Slide into the snug, over-bolstered leather seat. Push the chunky key fob into a slot labeled “start/stop.” Tune an ear to combustion as smooth as a baby’s backside. Grab hold of the three-spoke leather-wrapped helm. Engage first gear. Mash the throttle and drop the clutch. Brace for wheel hop, snick through the gears to triple digit speeds, then slam on the brakes. Escape through the heavy driver’s door and slam it shut. Glance back at the Volkswagen Passat 2.0T.
Not bad. And then a realization dawns: the Passat is one seriously dorky looking car. Although it isn’t the sine qua non of dork (a.k.a. the Saturn Ion), the VW’s sporting wedge shape and windswept lines are completely undermined by its odd proportions and clunky overhangs. A prominent swage line fails to conceal a bulky butt, while the V-shaped chrome plastic grill’s braces-with-headgear aesthetic needs immediate unpimping.
Fortunately, for 2007, Wolfsburg offers the 2.0T (two liter turbo) with a six-speed manual and sport package. Buyers ticking these boxes ditch the Passat’s bo-bo wheel covers for 18” Samarkand alloys that could make a Tracer Trio look cool. The sedan’s 15mm lowered ride height and low-profile Pirelli’s deliver a vast improvement to the car’s basic stance and overall demeanor.
Although it’s not so much modern as style free, the Passat’s relatively plain looking interior goes a long way to restoring the brand’s reputation for high quality, high touch, OCD-informed interiors. Notice the umbrella holder inside the door panel that allows water to drain out above the rocker instead of inside the car. A button on the left corner of the dash operates the parking brake, making room for cup holders– yes, finally– in the center console. Four front visors block the sun in all directions.
A large semi-circle encompasses the Passat’s dash, flowing neatly into the doors. The dash’s charcoal-colored top tier contrasts with a control panel trimmed in brushed aluminum. While the Passat’s patented blue and red electroluminescent dials hark back to the days when Rabbits played Golf, at least the gauges are elegantly presented, set deep within individual cylinders. Best of all, the Passat’s sport seats would feel at home in an Italian grand tourer, with a ribbed stitch pattern reminiscent of a 365 GTB/4.
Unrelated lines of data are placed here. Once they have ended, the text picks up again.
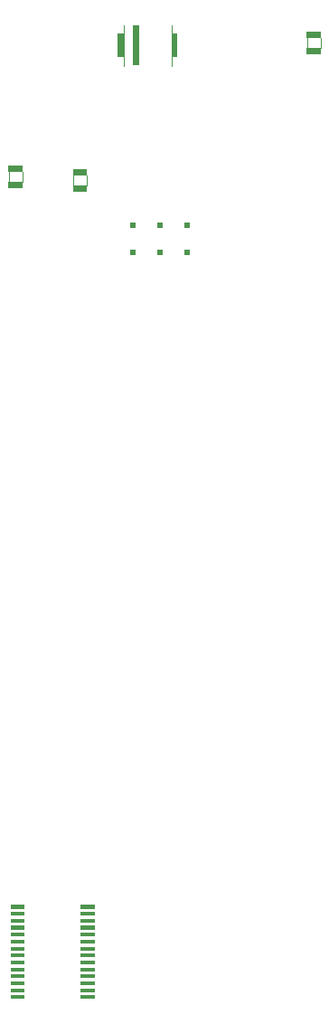
<source format=gbr>
G04 DipTrace 4.0.0.3*
G04 TopAssembly.gbr*
%MOIN*%
G04 #@! TF.FileFunction,Drawing,Top*
G04 #@! TF.Part,Single*
%ADD19C,0.004*%
%FSLAX26Y26*%
G04*
G70*
G90*
G75*
G01*
G04 TopAssy*
%LPD*%
X1171936Y4425591D2*
D19*
Y4575591D1*
X1349915Y4425591D2*
Y4575591D1*
G36*
X1150920Y4543596D2*
Y4457585D1*
X1171936D1*
Y4543596D1*
X1150920D1*
G37*
G36*
X1349915D2*
Y4457585D1*
X1370930D1*
Y4543596D1*
X1349915D1*
G37*
G36*
X1207783Y4575395D2*
Y4425786D1*
X1229442D1*
Y4575395D1*
X1207783D1*
G37*
G36*
X806776Y1332572D2*
X755791D1*
Y1318597D1*
X806776D1*
Y1332572D1*
G37*
G36*
Y1306991D2*
X755791D1*
Y1293017D1*
X806776D1*
Y1306991D1*
G37*
G36*
Y1281411D2*
X755791D1*
Y1267396D1*
X806776D1*
Y1281411D1*
G37*
G36*
Y1255831D2*
X755791D1*
Y1241816D1*
X806776D1*
Y1255831D1*
G37*
G36*
Y1230251D2*
X755791D1*
Y1216235D1*
X806776D1*
Y1230251D1*
G37*
G36*
Y1204630D2*
X755791D1*
Y1190655D1*
X806776D1*
Y1204630D1*
G37*
G36*
Y1179050D2*
X755791D1*
Y1165034D1*
X806776D1*
Y1179050D1*
G37*
G36*
Y1153470D2*
X755791D1*
Y1139454D1*
X806776D1*
Y1153470D1*
G37*
G36*
Y1127849D2*
X755791D1*
Y1113874D1*
X806776D1*
Y1127849D1*
G37*
G36*
Y1102269D2*
X755791D1*
Y1088253D1*
X806776D1*
Y1102269D1*
G37*
G36*
Y1076688D2*
X755791D1*
Y1062673D1*
X806776D1*
Y1076688D1*
G37*
G36*
Y1051108D2*
X755791D1*
Y1037093D1*
X806776D1*
Y1051108D1*
G37*
G36*
Y1025487D2*
X755791D1*
Y1011513D1*
X806776D1*
Y1025487D1*
G37*
G36*
Y999907D2*
X755791D1*
Y985932D1*
X806776D1*
Y999907D1*
G37*
G36*
X1065762D2*
X1014778D1*
Y985932D1*
X1065762D1*
Y999907D1*
G37*
G36*
Y1025487D2*
X1014778D1*
Y1011513D1*
X1065762D1*
Y1025487D1*
G37*
G36*
Y1051108D2*
X1014778D1*
Y1037093D1*
X1065762D1*
Y1051108D1*
G37*
G36*
Y1076688D2*
X1014778D1*
Y1062673D1*
X1065762D1*
Y1076688D1*
G37*
G36*
Y1102269D2*
X1014778D1*
Y1088253D1*
X1065762D1*
Y1102269D1*
G37*
G36*
Y1127849D2*
X1014778D1*
Y1113874D1*
X1065762D1*
Y1127849D1*
G37*
G36*
Y1153470D2*
X1014778D1*
Y1139454D1*
X1065762D1*
Y1153470D1*
G37*
G36*
Y1179050D2*
X1014778D1*
Y1165034D1*
X1065762D1*
Y1179050D1*
G37*
G36*
Y1204630D2*
X1014778D1*
Y1190655D1*
X1065762D1*
Y1204630D1*
G37*
G36*
Y1230251D2*
X1014778D1*
Y1216235D1*
X1065762D1*
Y1230251D1*
G37*
G36*
Y1255831D2*
X1014778D1*
Y1241816D1*
X1065762D1*
Y1255831D1*
G37*
G36*
Y1281411D2*
X1014778D1*
Y1267396D1*
X1065762D1*
Y1281411D1*
G37*
G36*
Y1306991D2*
X1014778D1*
Y1293017D1*
X1065762D1*
Y1306991D1*
G37*
G36*
Y1332572D2*
X1014778D1*
Y1318597D1*
X1065762D1*
Y1332572D1*
G37*
G36*
X1195551Y3748091D2*
Y3728091D1*
X1215562D1*
Y3748091D1*
X1195551D1*
G37*
G36*
Y3848091D2*
Y3828091D1*
X1215562D1*
Y3848091D1*
X1195551D1*
G37*
G36*
X1295572D2*
Y3828091D1*
X1315551D1*
Y3848091D1*
X1295572D1*
G37*
G36*
Y3748091D2*
Y3728091D1*
X1315551D1*
Y3748091D1*
X1295572D1*
G37*
G36*
X1395562Y3848091D2*
Y3828091D1*
X1415572D1*
Y3848091D1*
X1395562D1*
G37*
G36*
Y3748091D2*
Y3728091D1*
X1415572D1*
Y3748091D1*
X1395562D1*
G37*
X1849702Y4526975D2*
D19*
Y4491531D1*
X1898920Y4526975D2*
Y4490558D1*
G36*
X1847736Y4550594D2*
Y4526975D1*
X1900886D1*
Y4550594D1*
X1847736D1*
G37*
G36*
Y4491531D2*
Y4467912D1*
X1900886D1*
Y4491531D1*
X1847736D1*
G37*
X987202Y4020724D2*
D19*
Y3985281D1*
X1036420Y4020724D2*
Y3984307D1*
G36*
X985236Y4044344D2*
Y4020724D1*
X1038386D1*
Y4044344D1*
X985236D1*
G37*
G36*
Y3985281D2*
Y3961661D1*
X1038386D1*
Y3985281D1*
X985236D1*
G37*
X749702Y4033224D2*
D19*
Y3997781D1*
X798920Y4033224D2*
Y3996807D1*
G36*
X747736Y4056844D2*
Y4033224D1*
X800886D1*
Y4056844D1*
X747736D1*
G37*
G36*
Y3997781D2*
Y3974161D1*
X800886D1*
Y3997781D1*
X747736D1*
G37*
M02*

</source>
The Passat’s transversely mounted four cylinder engine delivers thrust with a muffled baritone exhaust note. Some pistonheads will mourn the loss of the old model’s high-pitched turbo whistle, but few will mind the lag-free power delivery. The Passat’s oomph builds steadily from 1800 before losing its breath at around five grand. Two hundred horsepower a bit more twist propel some 3500 pounds of laser-welded steel from rest to 60 in a sedan-respectable seven seconds.
There’s no need to slap an auto-stick to do the deed; the Passat’s manual clutch action is light. The Passat’s shifter sits tall in hand, but slides through the gate without the rubbery sloppiness endemic to VW boxes. The clutch’s clean uptake and engagement allows for quick, aggressive shifting. If not, the Passat 2.0T ekes out well over 30 brand-faithful miles per gallon.
To add a little panache to the new Passat, Vee Dub’s boffins dialed in 60 percent more chassis rigidity than ye olde B5 Passat. With a four-link independent rear suspension, the Passat feels comfortably composed over the roughest roads. At speed, the Passat is a serene cruiser. So yes, you really do get that German big car feel that the hecho en Mexico Vee Dubs lacked.
And just in case you thought this was a love letter instead of a Dear John, the handling
sucks lacks dynamic satisfaction. Despite the sport pack’s stiffer springs, the car rolls in the corners like Cheech and Chong at a Hollywood wrap party. In hard cornering, the Passat’s comfort bias will have considerate drivers calling out “hard aport” and “hard astarboard.” Push the Passat into true sports sedan territory and the front [driven] wheels give up the ghost faster than Scooby Doo’s human cohorts.
Driving the Passat 2.0T is like dating an unattractive woman with a great personality who’s not great in bed but is always ready to give it the old college try. You have a good time together, you know, generally, but would you take her home to the folks? What if there are better looking alternatives available? Like the old Beetle, the Passat is a kind of automotive litmus test. Just how sensible are you? Pssst. How about a four year warranty?
And then the argument falls apart (literally). While the ’07 Passat is a new model, the “old” car earned an unenviable reputation for lousy reliability. Coolant leaks, rough idle, window stress cracks, six major recalls in seven years— and that list doesn’t include anecdotal evidence from plenty of pissed off Passaters. If VW has ironed-out the kinks both at the factory and at the dealer level, the Passat makes perfect sense. If not, not.